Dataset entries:
# # # # # # #

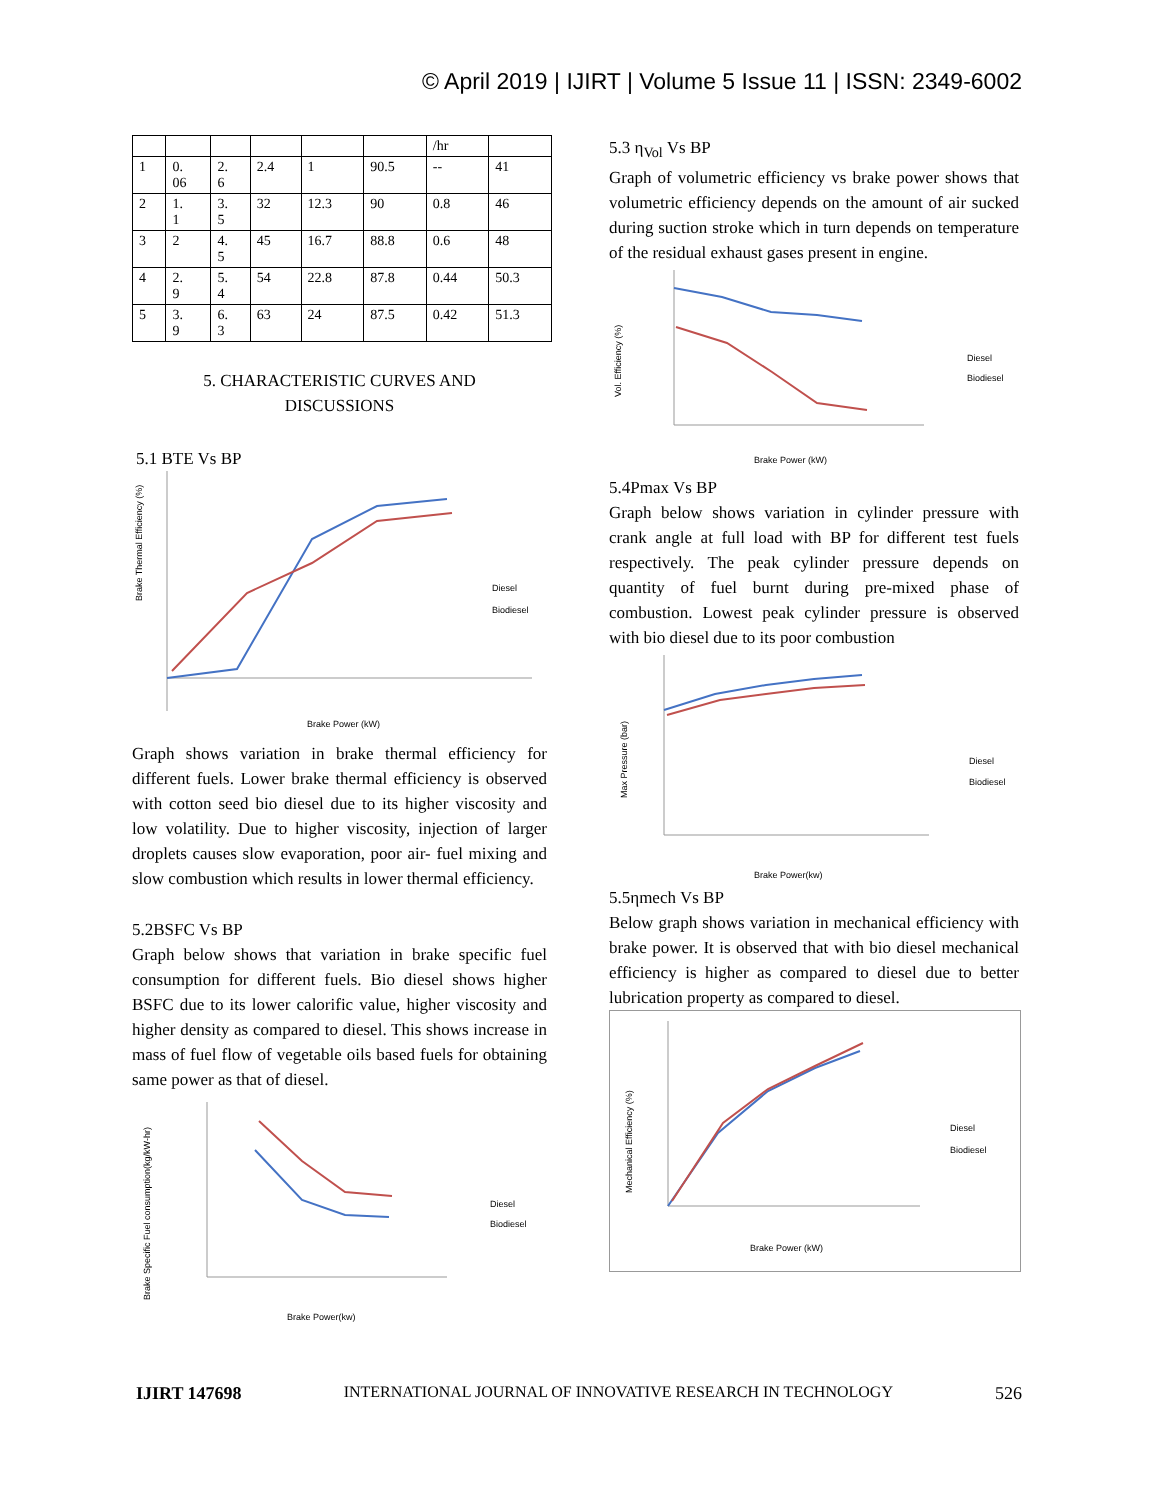© April 2019 | IJIRT | Volume 5 Issue 11 | ISSN: 2349-6002
| | | | | | | /hr | |
| 1 | 0. 06 | 2. 6 | 2.4 | 1 | 90.5 | -- | 41 |
| 2 | 1. 1 | 3. 5 | 32 | 12.3 | 90 | 0.8 | 46 |
| 3 | 2 | 4. 5 | 45 | 16.7 | 88.8 | 0.6 | 48 |
| 4 | 2. 9 | 5. 4 | 54 | 22.8 | 87.8 | 0.44 | 50.3 |
| 5 | 3. 9 | 6. 3 | 63 | 24 | 87.5 | 0.42 | 51.3 |
5. CHARACTERISTIC CURVES AND
DISCUSSIONS
5.1 BTE Vs BP
Brake Thermal Efficiency (%)
Diesel
Biodiesel
Brake Power (kW)
Graph shows variation in brake thermal efficiency for different fuels. Lower brake thermal efficiency is observed with cotton seed bio diesel due to its higher viscosity and low volatility. Due to higher viscosity, injection of larger droplets causes slow evaporation, poor air- fuel mixing and slow combustion which results in lower thermal efficiency.
5.2BSFC Vs BP
Graph below shows that variation in brake specific fuel consumption for different fuels. Bio diesel shows higher BSFC due to its lower calorific value, higher viscosity and higher density as compared to diesel. This shows increase in mass of fuel flow of vegetable oils based fuels for obtaining same power as that of diesel.
Brake Specific Fuel consumption(kg/kW-hr)
Diesel
Biodiesel
Brake Power(kw)
5.3 η<sub>Vol</sub> Vs BP
Graph of volumetric efficiency vs brake power shows that volumetric efficiency depends on the amount of air sucked during suction stroke which in turn depends on temperature of the residual exhaust gases present in engine.
Vol. Efficiency (%)
Diesel
Biodiesel
Brake Power (kW)
5.4Pmax Vs BP
Graph below shows variation in cylinder pressure with crank angle at full load with BP for different test fuels respectively. The peak cylinder pressure depends on quantity of fuel burnt during pre-mixed phase of combustion. Lowest peak cylinder pressure is observed with bio diesel due to its poor combustion
Max Pressure (bar)
Diesel
Biodiesel
Brake Power(kw)
5.5ηmech Vs BP
Below graph shows variation in mechanical efficiency with brake power. It is observed that with bio diesel mechanical efficiency is higher as compared to diesel due to better lubrication property as compared to diesel.
Mechanical Efficiency (%)
Diesel
Biodiesel
Brake Power (kW)
IJIRT 147698 INTERNATIONAL JOURNAL OF INNOVATIVE RESEARCH IN TECHNOLOGY 526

# # # # # # #

WORK INSTRUCTIONS:
From the records above, copy out the line with "5.4Pmax Vs BP", the line with "5.5ηmech Vs BP", and every line between them, word for word.

YOUR RESPONSE:
5.4Pmax Vs BP
Graph below shows variation in cylinder pressure with crank angle at full load with BP for different test fuels respectively. The peak cylinder pressure depends on quantity of fuel burnt during pre-mixed phase of combustion. Lowest peak cylinder pressure is observed with bio diesel due to its poor combustion
Max Pressure (bar)
Diesel
Biodiesel
Brake Power(kw)
5.5ηmech Vs BP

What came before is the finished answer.